### TASK BRIEF
Please write out exactly the lines from the one with "[Kontrollera om det" through the end of the data below, both ends included, and omit any pictures.

*** Block opens ***

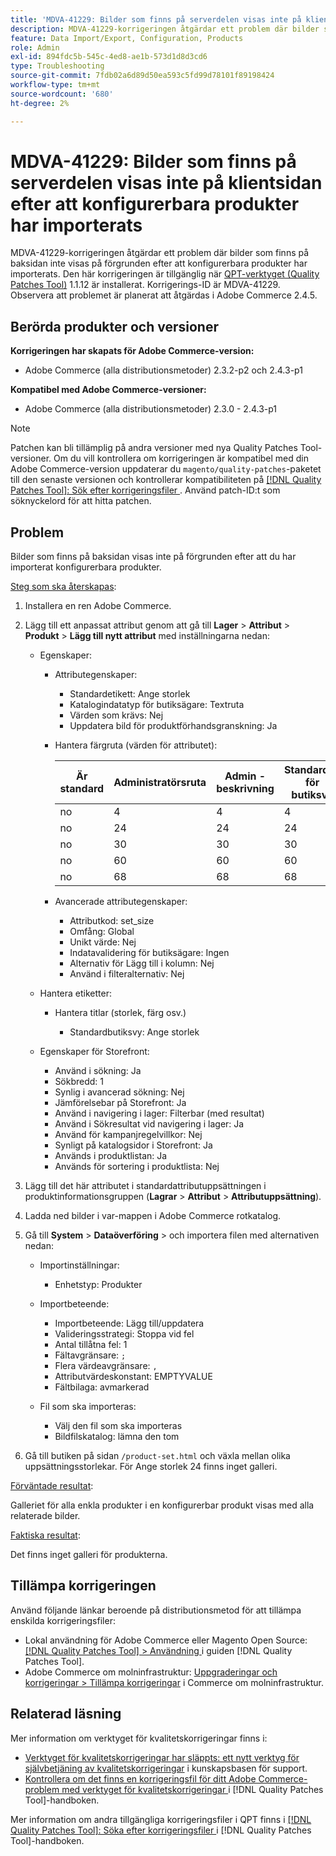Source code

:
 ```yaml
---
title: 'MDVA-41229: Bilder som finns på serverdelen visas inte på klientsidan efter att konfigurerbara produkter har importerats'
description: MDVA-41229-korrigeringen åtgärdar ett problem där bilder som finns på baksidan inte visas på förgrunden efter att konfigurerbara produkter har importerats. Den här korrigeringen är tillgänglig när [QPT-verktyget (Quality Patches Tool)](https://experienceleague.adobe.com/sv/docs/commerce-operations/tools/quality-patches-tool/quality-patches-tool-to-self-serve-quality-patches) 1.1.12 är installerat. Korrigerings-ID är MDVA-41229. Observera att problemet är planerat att åtgärdas i Adobe Commerce 2.4.5.
feature: Data Import/Export, Configuration, Products
role: Admin
exl-id: 894fdc5b-545c-4ed8-ae1b-573d1d8d3cd6
type: Troubleshooting
source-git-commit: 7fdb02a6d89d50ea593c5fd99d78101f89198424
workflow-type: tm+mt
source-wordcount: '680'
ht-degree: 2%

---
```


# MDVA-41229: Bilder som finns på serverdelen visas inte på klientsidan efter att konfigurerbara produkter har importerats

MDVA-41229-korrigeringen åtgärdar ett problem där bilder som finns på baksidan inte visas på förgrunden efter att konfigurerbara produkter har importerats. Den här korrigeringen är tillgänglig när [QPT-verktyget (Quality Patches Tool)](https://experienceleague.adobe.com/sv/docs/commerce-operations/tools/quality-patches-tool/quality-patches-tool-to-self-serve-quality-patches) 1.1.12 är installerat. Korrigerings-ID är MDVA-41229. Observera att problemet är planerat att åtgärdas i Adobe Commerce 2.4.5.

## Berörda produkter och versioner

**Korrigeringen har skapats för Adobe Commerce-version:**

* Adobe Commerce (alla distributionsmetoder) 2.3.2-p2 och 2.4.3-p1

**Kompatibel med Adobe Commerce-versioner:**

* Adobe Commerce (alla distributionsmetoder) 2.3.0 - 2.4.3-p1

>[!NOTE]
>
>Patchen kan bli tillämplig på andra versioner med nya Quality Patches Tool-versioner. Om du vill kontrollera om korrigeringen är kompatibel med din Adobe Commerce-version uppdaterar du `magento/quality-patches`-paketet till den senaste versionen och kontrollerar kompatibiliteten på [[!DNL Quality Patches Tool]: Sök efter korrigeringsfiler ](https://experienceleague.adobe.com/sv/docs/commerce-operations/tools/quality-patches-tool/quality-patches-tool-to-self-serve-quality-patches). Använd patch-ID:t som söknyckelord för att hitta patchen.

## Problem

Bilder som finns på baksidan visas inte på förgrunden efter att du har importerat konfigurerbara produkter.

<u>Steg som ska återskapas</u>:

1. Installera en ren Adobe Commerce.
1. Lägg till ett anpassat attribut genom att gå till **Lager** > **Attribut** > **Produkt** > **Lägg till nytt attribut** med inställningarna nedan:

   * Egenskaper:
      * Attributegenskaper:

         * Standardetikett: Ange storlek
         * Katalogindatatyp för butiksägare: Textruta
         * Värden som krävs: Nej
         * Uppdatera bild för produktförhandsgranskning: Ja

      * Hantera färgruta (värden för attributet):

        | Är standard | Administratörsruta | Admin - beskrivning | Standardvy för butiksvy | Beskrivning av standardbutiksvy |
        |---|---|---|---|---|
        | no | 4 | 4 | 4 | 4 |
        | no | 24 | 24 | 24 | 24 |
        | no | 30 | 30 | 30 | 30 |
        | no | 60 | 60 | 60 | 60 |
        | no | 68 | 68 | 68 | 68 |

      * Avancerade attributegenskaper:

         * Attributkod: set_size
         * Omfång: Global
         * Unikt värde: Nej
         * Indatavalidering för butiksägare: Ingen
         * Alternativ för Lägg till i kolumn: Nej
         * Använd i filteralternativ: Nej

   * Hantera etiketter:

      * Hantera titlar (storlek, färg osv.)

         * Standardbutiksvy: Ange storlek

   * Egenskaper för Storefront:

      * Använd i sökning: Ja
      * Sökbredd: 1
      * Synlig i avancerad sökning: Nej
      * Jämförelsebar på Storefront: Ja
      * Använd i navigering i lager: Filterbar (med resultat)
      * Använd i Sökresultat vid navigering i lager: Ja
      * Använd för kampanjregelvillkor: Nej
      * Synligt på katalogsidor i Storefront: Ja
      * Används i produktlistan: Ja
      * Används för sortering i produktlista: Nej

1. Lägg till det här attributet i standardattributuppsättningen i produktinformationsgruppen (**Lagrar** > **Attribut** > **Attributuppsättning**).
1. Ladda ned bilder i var-mappen i Adobe Commerce rotkatalog.
1. Gå till **System** > **Dataöverföring** > och importera filen med alternativen nedan:

   * Importinställningar:

      * Enhetstyp: Produkter

   * Importbeteende:

      * Importbeteende: Lägg till/uppdatera
      * Valideringsstrategi: Stoppa vid fel
      * Antal tillåtna fel: 1
      * Fältavgränsare: `;`
      * Flera värdeavgränsare: `,`
      * Attributvärdeskonstant: EMPTYVALUE
      * Fältbilaga: avmarkerad

   * Fil som ska importeras:

      * Välj den fil som ska importeras
      * Bildfilskatalog: lämna den tom

1. Gå till butiken på sidan `/product-set.html` och växla mellan olika uppsättningsstorlekar. För Ange storlek 24 finns inget galleri.

<u>Förväntade resultat</u>:

Galleriet för alla enkla produkter i en konfigurerbar produkt visas med alla relaterade bilder.

<u>Faktiska resultat</u>:

Det finns inget galleri för produkterna.

## Tillämpa korrigeringen

Använd följande länkar beroende på distributionsmetod för att tillämpa enskilda korrigeringsfiler:

* Lokal användning för Adobe Commerce eller Magento Open Source: [[!DNL Quality Patches Tool] > Användning ](/help/tools/quality-patches-tool/usage.md) i guiden [!DNL Quality Patches Tool].
* Adobe Commerce om molninfrastruktur: [Uppgraderingar och korrigeringar > Tillämpa korrigeringar](https://experienceleague.adobe.com/docs/commerce-cloud-service/user-guide/develop/upgrade/apply-patches.html?lang=sv-SE) i Commerce om molninfrastruktur.

## Relaterad läsning

Mer information om verktyget för kvalitetskorrigeringar finns i:

* [Verktyget för kvalitetskorrigeringar har släppts: ett nytt verktyg för självbetjäning av kvalitetskorrigeringar](https://experienceleague.adobe.com/sv/docs/commerce-operations/tools/quality-patches-tool/quality-patches-tool-to-self-serve-quality-patches) i kunskapsbasen för support.
* [Kontrollera om det finns en korrigeringsfil för ditt Adobe Commerce-problem med verktyget för kvalitetskorrigeringar ](/help/tools/quality-patches-tool/patches-available-in-qpt/check-patch-for-magento-issue-with-magento-quality-patches.md) i [!DNL Quality Patches Tool]-handboken.

Mer information om andra tillgängliga korrigeringsfiler i QPT finns i [[!DNL Quality Patches Tool]: Söka efter korrigeringsfiler ](https://experienceleague.adobe.com/tools/commerce-quality-patches/index.html?lang=sv-SE) i [!DNL Quality Patches Tool]-handboken.

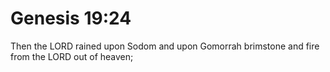 # Genesis 19:24

Then the LORD rained upon Sodom and upon Gomorrah brimstone and fire from the LORD out of heaven;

*** Block closes ***

### EXERCISE RESULT
* [Kontrollera om det finns en korrigeringsfil för ditt Adobe Commerce-problem med verktyget för kvalitetskorrigeringar ](/help/tools/quality-patches-tool/patches-available-in-qpt/check-patch-for-magento-issue-with-magento-quality-patches.md) i [!DNL Quality Patches Tool]-handboken.

Mer information om andra tillgängliga korrigeringsfiler i QPT finns i [[!DNL Quality Patches Tool]: Söka efter korrigeringsfiler ](https://experienceleague.adobe.com/tools/commerce-quality-patches/index.html?lang=sv-SE) i [!DNL Quality Patches Tool]-handboken.

 # Genesis 19:24

Then the LORD rained upon Sodom and upon Gomorrah brimstone and fire from the LORD out of heaven;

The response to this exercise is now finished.